私は男が外に出たのを確認してから服を脱いで着物に着替えた。着付けは女性がやってくれた。
「あの、お二人はお名前はなんて言うんですか?私は穂乃果っていいます。」
「穂乃果さんね。覚えておくわ。私は綾で旦那は吾郎っていうの。旦那はお綾って呼んでくれるけどね。さぁ、できたわよ。あっそうだ!髪の毛も結わないとね。桃尻割れでいいかしら?」
「はい、ありがとうございます。」
今でも信じられない。私が江戸にいるなんて。歴史の勉強や大河ドラマ?いや時代劇や映画でしか見たことのない世界。はたまた小説や漫画でしか読んだことのない世界に私はいる。
「これでよしっと!吾郎ー入ってきていいわよ。」
「へいへい!おお、見違えるじゃねーか。これでおめさんも立派な町娘だべ。」
「ありがとうございます。あの私の名前は穂乃果って言います。奥さんからあなたの名前を聞きました。吾郎さんですよね?」
「それは気が早いな。そうだべ。しかしまずいことになったぞ!俺らもずっと穂乃果さんを匿ってる訳にはいけねーしな。」
「それもそうね。」
吾郎さんと綾さんが口々にそう言った。
確かにずっとここにお世話になる訳にはいかない。
「あの、この時代ってお米はお釜で炊くんですよね?お米の炊き方教えてください。」
私が綾さんにそうお願いしたら快く引き受けてくれた。
「いいわよ。じゃあ、薪をくべるから着いてきてもらっていいかしら?」
「はい、ありがとうございます。実は私、お米が一番大好きなんです。その魅力をもっと沢山の人に伝えたくて・・・先ほど言ってたじゃないですか?ずっとここに匿ってる訳にはいかないって。私もここにずっとお世話になる気はありません。そこで考えたんですけど、おむすび屋さんをやろうと思っていまして。
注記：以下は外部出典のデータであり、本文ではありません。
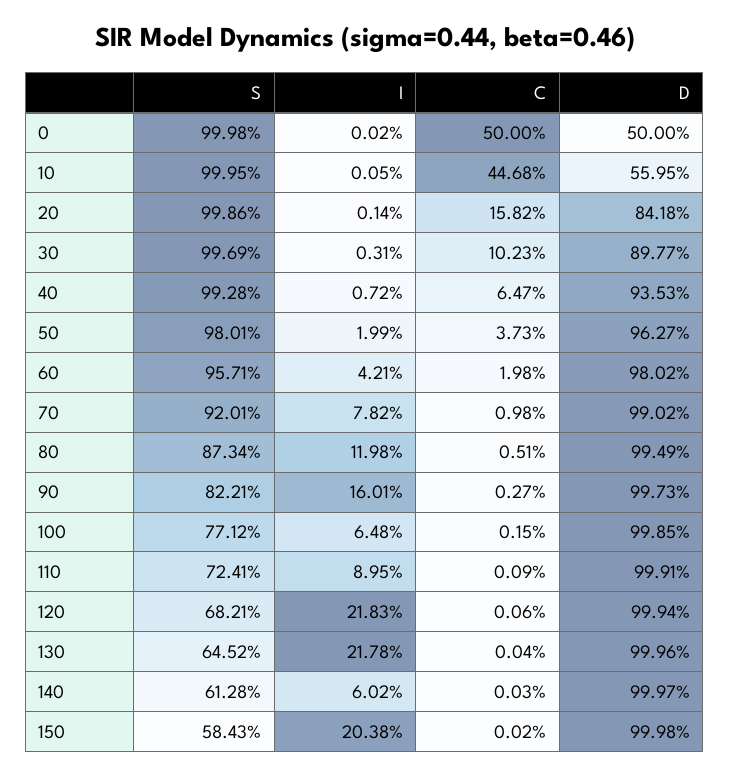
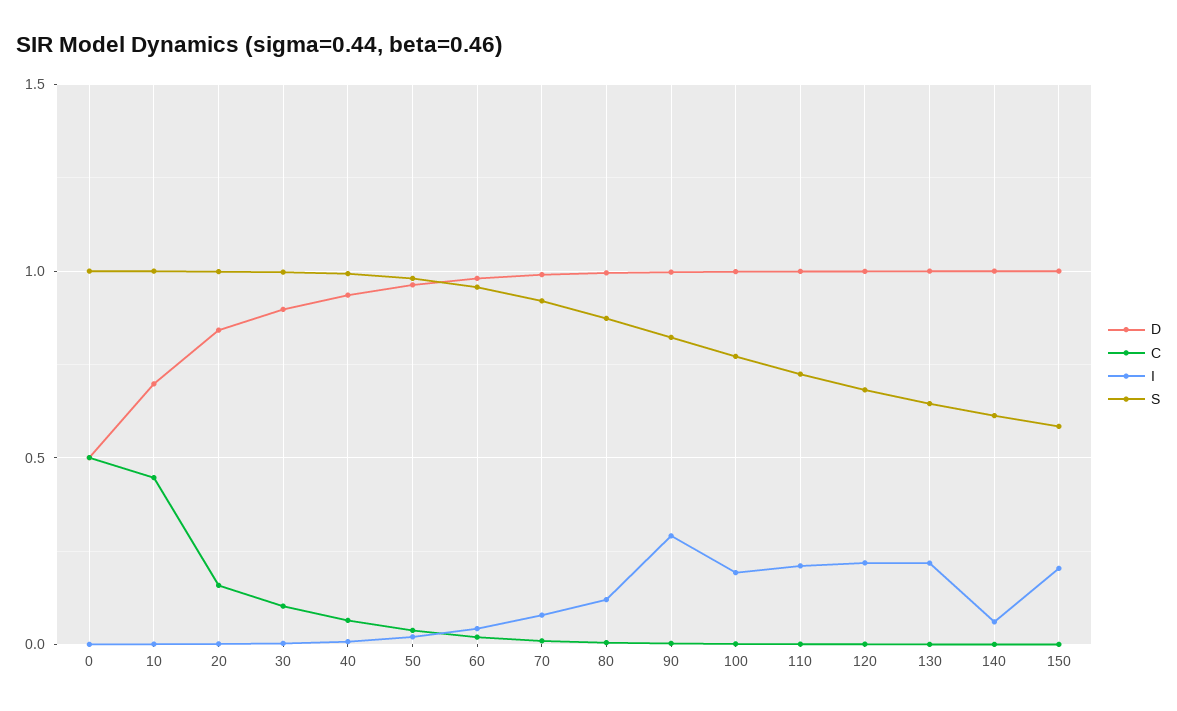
  {
    "S": {
      "0": 0.9998,
      "10": 0.9995,
      "20": 0.9986,
      "30": 0.9969,
      "40": 0.9928,
      "50": 0.9801,
      "60": 0.9571,
      "70": 0.9201,
      "80": 0.8734,
      "90": 0.8221,
      "100": 0.7712,
      "110": 0.7241,
      "120": 0.6821,
      "130": 0.6452,
      "140": 0.6128,
      "150": 0.5843
    },
    "I": {
      "0": 0.0002,
      "10": 0.0005,
      "20": 0.0014,
      "30": 0.0031,
      "40": 0.0072,
      "50": 0.0199,
      "60": 0.0421,
      "70": 0.0782,
      "80": 0.1198,
-     "90": 0.1601,
+     "90": 0.3,
-     "100": 0.0648,
+     "100": 0.2,
-     "110": 0.0895,
+     "110": 0.2,
      "120": 0.2183,
      "130": 0.2178,
      "140": 0.0602,
      "150": 0.2038
    },
    "C": {
      "0": 0.5,
      "10": 0.4468,
      "20": 0.1582,
      "30": 0.1023,
      "40": 0.0647,
      "50": 0.0373,
      "60": 0.0198,
      "70": 0.0098,
      "80": 0.0051,
      "90": 0.0027,
      "100": 0.0015,
      "110": 0.0009,
      "120": 0.0006,
      "130": 0.0004,
      "140": 0.0003,
      "150": 0.0002
    },
    "D": {
      "0": 0.5,
-     "10": 0.5595,
+     "10": 0.7,
      "20": 0.8418,
      "30": 0.8977,
      "40": 0.9353,
      "50": 0.9627,
      "60": 0.9802,
      "70": 0.9902,
      "80": 0.9949,
      "90": 0.9973,
      "100": 0.9985,
      "110": 0.9991,
      "120": 0.9994,
      "130": 0.9996,
      "140": 0.9997,
      "150": 0.9998
    }
  }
私のいる世界ではおむすび、おにぎりと二つの呼び名があるんです。今は形や具材も自由自在なんですよ。なので私のいる世界の味をできる限り皆さんにお届けしたいと思って。」
「それはいいことじゃない。素敵ね。」
「ありがとうございます。それで建物はどうやって借りればいいんですか?」
私の問いに二人がきょとんとしていた。